- Born: Kuldip Rai Sahi April 30, 1946 (age 79) India
- Citizenship: Canadian
- Occupation: Businessman
- Known for: Chairman of Morguard Corporation and CEO of Canada’s largest member golf clubs

= K. Rai Sahi =

Canadian businessman

K. (Kuldip) Rai Sahi is a Canadian business man who serves as chairman and chief executive officer of Morguard Corporation, one of Canada's largest integrated real estate companies, and chairman and chief executive officer of ClubLink Enterprises Limited, Canada’s largest owner/operator of member golf clubs.

In 2009, Sahi ranked eighth among "The Top 25 Most Influential Figures in Canadian Golf".

== Early life ==
Sahi was born in India in 1946 and attended DAV College in Kanpur, India where he obtained an economics degree. Sahi emigrated from India to Canada in 1971.

== Career ==
He began his career as a laborer in Montreal. He moved on to build CF Kingsway Inc., Canada's third-largest trucking operation. He then branched into manufacturing and real estate to become one of Canada's wealthiest Indo-Canadians.

Sahi is an example of the "democratization of ownership in Canada from a country in 1986 owned by a few dozen rich families and conglomerates to hundreds of wealthy Canadian families, gigantic pension or mutual funds and millions of Canadian investors". Sahi has also been described as "the closest thing to a Wall Street raider that you'll find in Canada."

=== Businesses ===
Morguard Corporation has extensive retail, office, industrial and residential holdings through its real estate holdings and its investment in Morguard Real Estate Investment Trust (REIT).

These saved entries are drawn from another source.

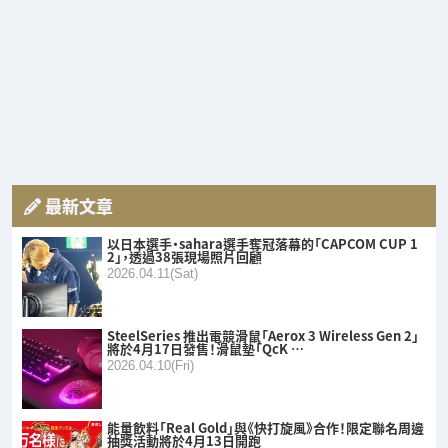
最新文章
以日本選手・sahara選手奪冠落幕的「CAPCOM CUP 1
2」，透過38張現場照片回顧
2026.04.11(Sat)
SteelSeries 推出電競滑鼠「Aerox 3 Wireless Gen 2」
將於4月17日發售！滑鼠墊「QcK …
2026.04.10(Fri)
能量飲料「Real Gold」與《快打旋風》合作！限定聯名周邊
抽獎活動將於4月13日開跑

ClubLink Enterprises conducted operations in two business areas: golf club and resort operations; and rail, tourism and port operations. The corporation owns and operates more than forty golf courses in Ontario, Quebec and Florida. Its subsidiary, White Pass, (Sold to Carnival in 2018 with $290 Million US.) owned and operated rail, tourism and port operations based in Skagway, Alaska.

In 2007, Sahi was appointed to the board of directors of the Canadian Broadcasting Corporation.

== Recognition ==
In 2009, Sahi was among seven Indo-Canadians awarded the Voice Achievers Award for 2009 for their outstanding contributions in fields of film, trade, medicine, literature and sports.